## Directions for this task
Where does the string "right" occur in the entries below? Copy every line where it does.

## Input material
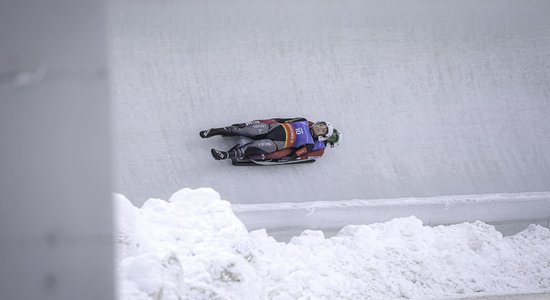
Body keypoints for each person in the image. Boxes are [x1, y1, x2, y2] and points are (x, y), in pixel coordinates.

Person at [200, 117, 341, 162]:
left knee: (252, 147)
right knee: (242, 129)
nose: (319, 128)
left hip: (277, 144)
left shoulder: (310, 144)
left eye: (322, 130)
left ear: (322, 136)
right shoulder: (303, 120)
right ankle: (214, 131)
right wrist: (263, 121)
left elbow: (296, 153)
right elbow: (282, 119)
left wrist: (282, 158)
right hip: (271, 129)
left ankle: (225, 155)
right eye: (321, 125)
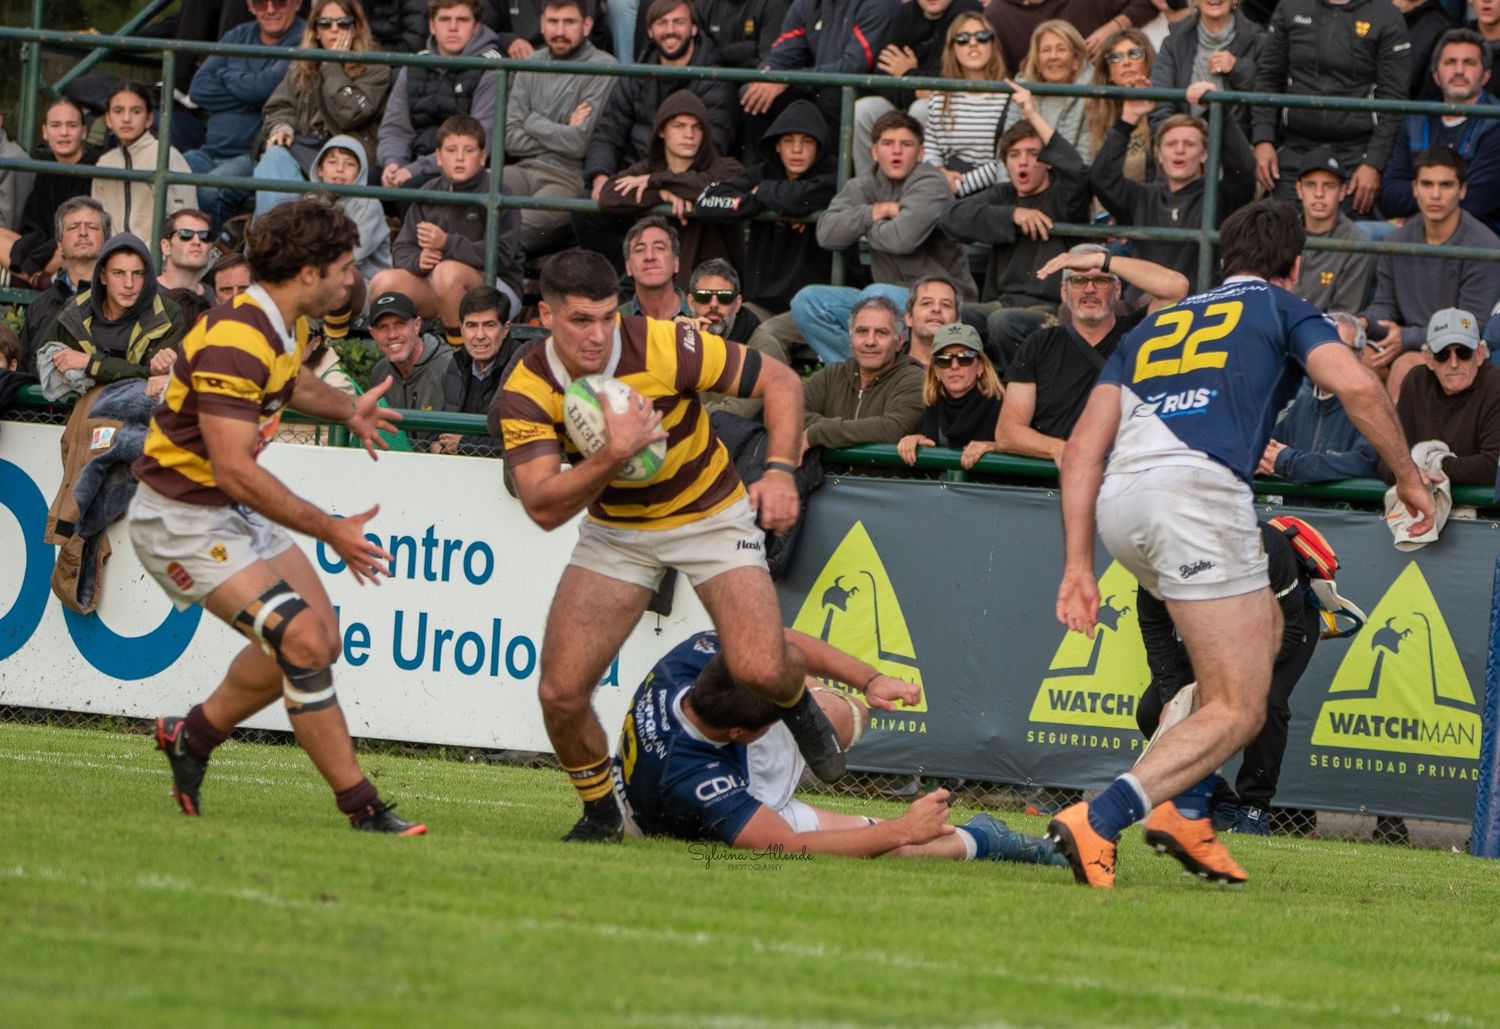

## Answer below
right knee: (242, 129)
right shoulder: (303, 120)
right ankle: (214, 131)
right wrist: (263, 121)
right elbow: (282, 119)
right hip: (271, 129)
right eye: (321, 125)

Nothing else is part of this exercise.